__The data__
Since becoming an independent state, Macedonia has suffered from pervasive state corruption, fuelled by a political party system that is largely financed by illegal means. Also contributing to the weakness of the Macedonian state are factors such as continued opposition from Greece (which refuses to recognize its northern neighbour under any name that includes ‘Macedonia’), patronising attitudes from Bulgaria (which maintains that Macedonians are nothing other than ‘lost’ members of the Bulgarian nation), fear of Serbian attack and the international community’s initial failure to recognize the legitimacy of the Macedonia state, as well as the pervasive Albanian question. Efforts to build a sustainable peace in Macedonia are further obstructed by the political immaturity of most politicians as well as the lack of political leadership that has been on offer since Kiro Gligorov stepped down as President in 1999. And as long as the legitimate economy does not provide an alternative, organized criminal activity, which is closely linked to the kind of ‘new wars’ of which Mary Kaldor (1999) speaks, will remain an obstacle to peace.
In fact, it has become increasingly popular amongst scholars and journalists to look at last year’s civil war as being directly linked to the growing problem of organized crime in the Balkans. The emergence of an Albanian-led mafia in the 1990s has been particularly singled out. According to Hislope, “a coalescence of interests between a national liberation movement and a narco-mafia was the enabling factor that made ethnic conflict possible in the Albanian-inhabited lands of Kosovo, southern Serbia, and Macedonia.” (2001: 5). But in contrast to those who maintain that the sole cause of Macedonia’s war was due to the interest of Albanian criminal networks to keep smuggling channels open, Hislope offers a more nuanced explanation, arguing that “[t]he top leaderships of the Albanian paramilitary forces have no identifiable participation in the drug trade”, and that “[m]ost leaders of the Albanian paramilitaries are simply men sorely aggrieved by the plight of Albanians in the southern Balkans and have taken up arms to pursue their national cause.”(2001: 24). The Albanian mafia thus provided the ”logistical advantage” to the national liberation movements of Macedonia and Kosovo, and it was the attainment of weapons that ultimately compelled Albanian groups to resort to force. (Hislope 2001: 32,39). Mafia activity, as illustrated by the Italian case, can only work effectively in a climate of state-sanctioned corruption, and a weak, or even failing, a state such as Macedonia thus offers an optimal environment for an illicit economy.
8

==

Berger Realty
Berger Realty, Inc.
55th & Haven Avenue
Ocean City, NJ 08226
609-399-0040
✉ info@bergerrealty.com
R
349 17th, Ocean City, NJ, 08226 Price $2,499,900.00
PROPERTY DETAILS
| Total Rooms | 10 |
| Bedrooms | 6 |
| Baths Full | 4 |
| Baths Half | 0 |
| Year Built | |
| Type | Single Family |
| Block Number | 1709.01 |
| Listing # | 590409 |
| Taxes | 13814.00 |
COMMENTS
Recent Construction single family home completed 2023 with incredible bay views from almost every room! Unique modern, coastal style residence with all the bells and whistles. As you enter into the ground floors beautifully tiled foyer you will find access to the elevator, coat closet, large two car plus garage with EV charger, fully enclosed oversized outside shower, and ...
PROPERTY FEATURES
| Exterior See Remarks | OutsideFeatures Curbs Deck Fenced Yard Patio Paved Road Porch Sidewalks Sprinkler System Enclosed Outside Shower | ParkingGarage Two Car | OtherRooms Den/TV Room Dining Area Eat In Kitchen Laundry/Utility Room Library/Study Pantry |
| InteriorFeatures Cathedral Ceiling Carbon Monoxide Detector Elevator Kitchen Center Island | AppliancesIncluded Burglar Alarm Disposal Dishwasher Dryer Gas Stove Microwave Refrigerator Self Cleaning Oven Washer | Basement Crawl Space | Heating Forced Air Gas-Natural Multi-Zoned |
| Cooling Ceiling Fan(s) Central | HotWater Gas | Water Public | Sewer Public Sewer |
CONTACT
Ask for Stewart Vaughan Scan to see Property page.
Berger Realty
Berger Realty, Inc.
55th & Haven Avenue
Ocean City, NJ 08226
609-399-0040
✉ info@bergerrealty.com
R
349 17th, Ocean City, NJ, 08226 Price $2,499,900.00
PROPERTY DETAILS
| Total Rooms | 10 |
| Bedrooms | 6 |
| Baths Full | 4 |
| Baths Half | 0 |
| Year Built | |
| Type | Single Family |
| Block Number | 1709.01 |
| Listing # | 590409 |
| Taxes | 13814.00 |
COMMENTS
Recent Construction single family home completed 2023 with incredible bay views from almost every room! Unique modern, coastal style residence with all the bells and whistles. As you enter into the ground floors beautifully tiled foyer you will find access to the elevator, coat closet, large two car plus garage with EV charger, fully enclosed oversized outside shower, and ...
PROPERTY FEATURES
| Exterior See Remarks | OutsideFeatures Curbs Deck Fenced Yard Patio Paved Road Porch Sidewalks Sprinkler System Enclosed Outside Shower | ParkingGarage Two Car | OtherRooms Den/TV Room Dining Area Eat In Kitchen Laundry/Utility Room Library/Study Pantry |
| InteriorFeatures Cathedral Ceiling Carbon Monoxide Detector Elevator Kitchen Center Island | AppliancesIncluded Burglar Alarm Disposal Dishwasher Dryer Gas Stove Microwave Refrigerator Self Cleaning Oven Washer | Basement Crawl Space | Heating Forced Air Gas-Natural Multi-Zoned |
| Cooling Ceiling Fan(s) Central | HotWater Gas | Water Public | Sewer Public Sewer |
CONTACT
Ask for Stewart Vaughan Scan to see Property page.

--

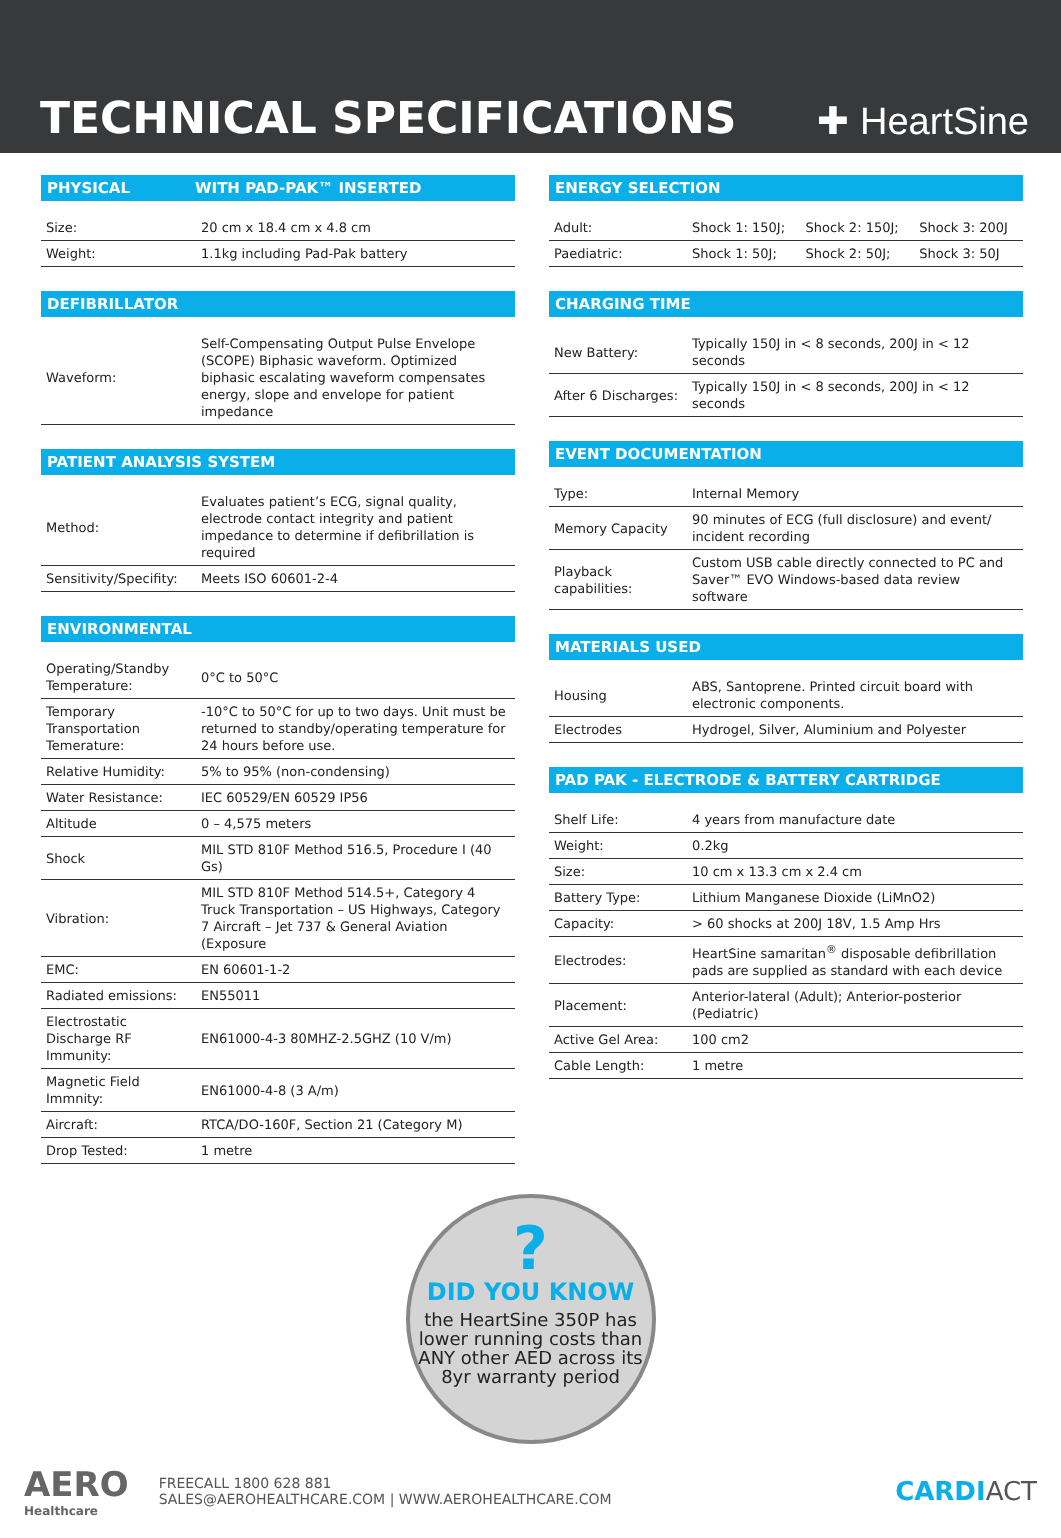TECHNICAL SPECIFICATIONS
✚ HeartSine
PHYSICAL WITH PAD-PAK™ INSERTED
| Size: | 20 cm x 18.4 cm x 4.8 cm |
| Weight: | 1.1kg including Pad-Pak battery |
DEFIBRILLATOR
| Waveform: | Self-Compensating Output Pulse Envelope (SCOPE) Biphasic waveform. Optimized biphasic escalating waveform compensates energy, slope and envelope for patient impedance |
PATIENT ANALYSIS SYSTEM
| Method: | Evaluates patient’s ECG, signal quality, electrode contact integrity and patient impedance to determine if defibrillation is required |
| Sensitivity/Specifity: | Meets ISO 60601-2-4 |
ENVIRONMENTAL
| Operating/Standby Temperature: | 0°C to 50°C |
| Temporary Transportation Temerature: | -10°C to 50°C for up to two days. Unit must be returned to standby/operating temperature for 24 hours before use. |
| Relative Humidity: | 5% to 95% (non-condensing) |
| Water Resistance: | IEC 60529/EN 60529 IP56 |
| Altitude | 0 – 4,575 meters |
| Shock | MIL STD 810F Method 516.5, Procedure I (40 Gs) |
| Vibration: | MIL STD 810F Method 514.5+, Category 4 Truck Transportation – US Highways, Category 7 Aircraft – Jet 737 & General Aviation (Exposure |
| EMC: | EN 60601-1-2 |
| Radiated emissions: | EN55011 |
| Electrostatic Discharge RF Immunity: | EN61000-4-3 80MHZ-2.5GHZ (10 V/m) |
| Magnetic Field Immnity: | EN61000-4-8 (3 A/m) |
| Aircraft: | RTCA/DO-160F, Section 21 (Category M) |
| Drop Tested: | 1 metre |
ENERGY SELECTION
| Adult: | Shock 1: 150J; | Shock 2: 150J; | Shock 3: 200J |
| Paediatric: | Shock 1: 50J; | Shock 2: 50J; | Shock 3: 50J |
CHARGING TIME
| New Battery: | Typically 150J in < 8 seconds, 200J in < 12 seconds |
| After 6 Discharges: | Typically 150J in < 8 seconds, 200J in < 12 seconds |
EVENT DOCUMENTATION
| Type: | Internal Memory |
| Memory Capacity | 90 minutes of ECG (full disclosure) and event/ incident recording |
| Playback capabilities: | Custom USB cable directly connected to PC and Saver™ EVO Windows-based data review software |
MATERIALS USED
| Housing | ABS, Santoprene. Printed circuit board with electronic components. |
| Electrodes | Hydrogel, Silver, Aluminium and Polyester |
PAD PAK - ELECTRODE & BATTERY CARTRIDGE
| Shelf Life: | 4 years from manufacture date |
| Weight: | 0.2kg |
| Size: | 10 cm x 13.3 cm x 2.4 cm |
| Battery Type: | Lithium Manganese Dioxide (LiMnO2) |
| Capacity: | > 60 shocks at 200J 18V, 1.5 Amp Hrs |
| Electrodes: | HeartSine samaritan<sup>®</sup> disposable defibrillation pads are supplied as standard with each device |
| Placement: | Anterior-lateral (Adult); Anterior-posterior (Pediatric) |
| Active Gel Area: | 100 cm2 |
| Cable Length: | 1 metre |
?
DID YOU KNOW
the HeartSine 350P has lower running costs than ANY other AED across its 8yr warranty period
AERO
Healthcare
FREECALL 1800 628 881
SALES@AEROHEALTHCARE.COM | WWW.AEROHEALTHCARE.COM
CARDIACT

__What you have to do__
The answer should consist of every line from the listing above that includes the word "metre".

__Answer to this exercise__
| Drop Tested: | 1 metre |
| Cable Length: | 1 metre |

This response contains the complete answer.